Profit for purpose: How one dealer group is rethinking advice

Arthur Kallos, founder and CEO of boutique dealer group Spark Financial Group, was recently named Dealer Group Executive of the Year at the 2022 ifa Excellence Awards. Find out why so many financial advisers are attracted to his philanthropic approach to wealth management.

Source: Independant financial adviser, 5th December 2022

Arthur Kallos is the majority shareholder of Spark Financial Group. He recently announced that he would sell down his ownership in stages to a philanthropic syndicate. Not your ordinary succession plan. But don’t worry — he’s not going anywhere.

“We’re transitioning to a completely profit-for-purpose financial services organisation,” he says. “I’m essentially donating my business to a philanthropic syndicate over a period of about five years.”

From 1 July 2023, all profits generated by Spark Financial Group will be used to support charitable programs. Meanwhile, the money he makes from selling the business will be invested, and the earnings from those investments will be used to provide financial advice to those who cannot afford it.

“It will be a charity fund, which advisers can access in the form of grants to go out and help Australians who need advice but can’t afford it,” Mr Kallos says.

“There are so many Australians who desperately need advice but can’t afford it. Unfortunately, many advisers in the country cannot engage these people for many reasons,” he says. “As a result, they are actually missing a huge opportunity to help someone and gain a valuable experience.”

Financial advisers operating under Spark’s Australian Financial Services Licence (AFSL) will have the choice of providing pro bono services or having part of their services subsidised by a grant, for which there will be a formal application process.

Attracting the right talent

There are many different reasons why Mr Kallos decided to commit the business to philanthropy. One is to attract like-minded financial advisers who also believe in helping those less fortunate.

“We want to continue to build an organisation that is taking action to make advice affordable and accessible to more Australians. We can’t leave it up to the government or regulators. It needs to come from the industry. We need to take leadership.”

He says he has always wanted to implement change at a scale that will make a difference. Mr Kallos has been involved in the financial services industry for over 20 years and has heard the same ineffective discussions about accessible advice.

“I figured that if I could create an organisation of like-minded individuals who want to go out and contribute to society and devote their time, energy and resources to Australians who can’t afford advice, that’s the only way to solve the problem,” he says. “No legislative change or technology is going to resolve the issue.”

He believes that the majority of advisers enter the industry because they want to help people.
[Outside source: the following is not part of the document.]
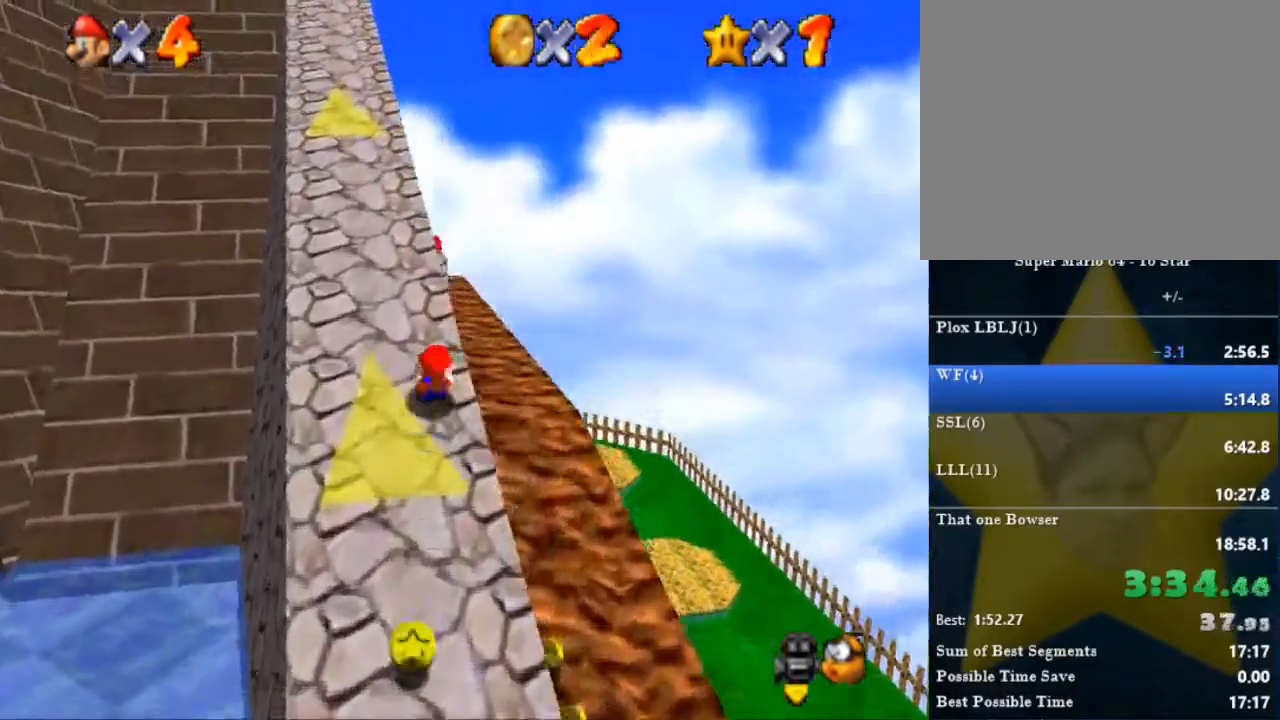
{"buttons": ["B"], "left_stick": "up", "right_stick": "center", "events": [[434, "B", "down"]]}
But over time the industry has moved away from that goal and is becoming increasingly self-serving.

“Now the focus is on how efficiently and profitably you can deliver advice, which technology is the best, how the regulation will change. But you actually need to think outside the box and take the lead.”

A point of difference

It’s no secret that financial advice has a credibility problem. While price is an issue for many Australians, there is also years of negative press that still haunts the profession.
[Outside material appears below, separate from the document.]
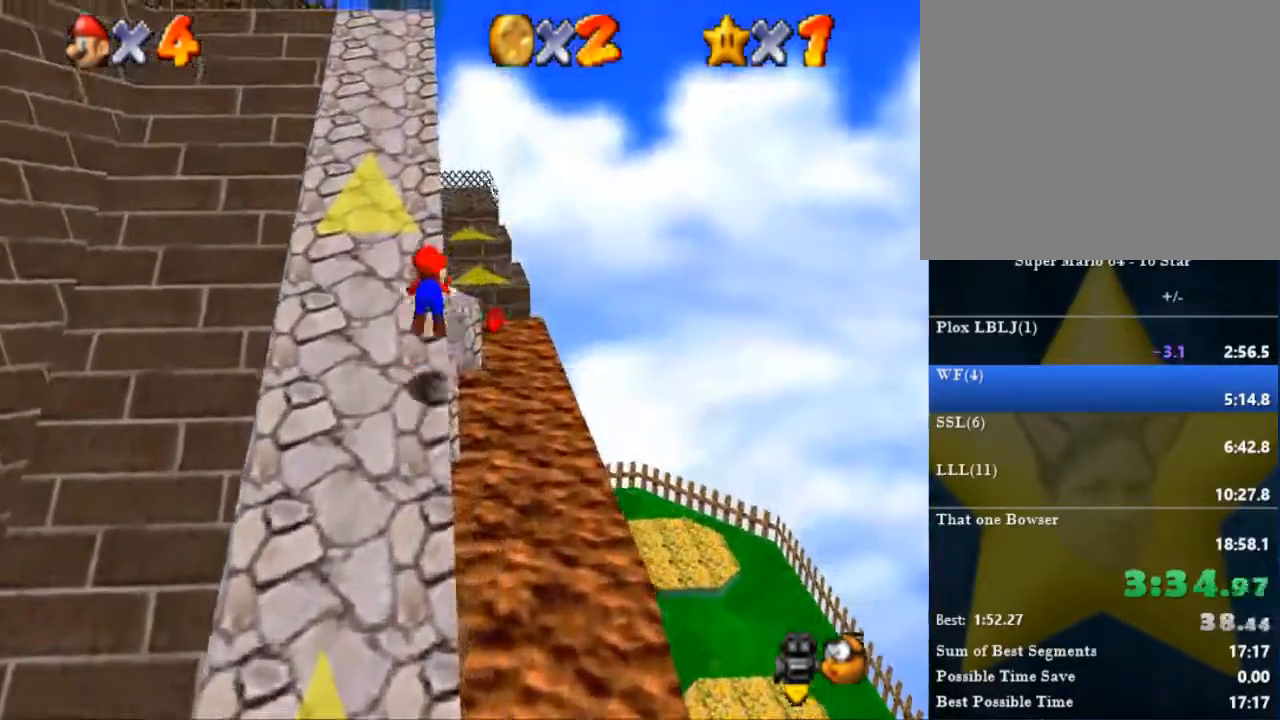
{"buttons": [], "left_stick": "up", "right_stick": "center", "events": [[200, "B", "up"]]}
Mr Kallos hopes that helping more Australians who usually wouldn’t be able to afford advice will help reframe the value of advice to the broader community. In this way, philanthropy can lift the credibility of the profession.

“Whether advisers are doing pro-bono work or using our grants, those professionals will gain tremendous life experience and be practicing what they preach, building credibility and falling in love with what they do,” he says. “It builds stronger businesses that are actually making advice more accessible through their actions.”

It’s also a point of difference that will attract greater client diversity. There is plenty of evidence of the business benefits of pro-bono work in the legal space, for example, where a clear link has been established between performance and employee engagement.

For Mr Kallos, philanthropy is firmly at the heart of his business.

“Last week I was helping a woman who was living in a halfway house. She has five dependents,” he explains. “She sold a property and had $100,000 in the bank. Other than that, she had no income or means of supporting herself or her children. She wanted to get government housing, but there are thresholds for how much money you can have. She needed advice.”

Mr Kallos created a strategy to get the client under the public housing threshold and invest for her children’s future.

“I did that pro bono,” he says. “Without that advice, this woman would have spent that $100,000 on rent for two years and then be on the street with her kids,” he says. “Financial advice isn’t about making people wealthy. Sometimes it’s simply about helping people survive.”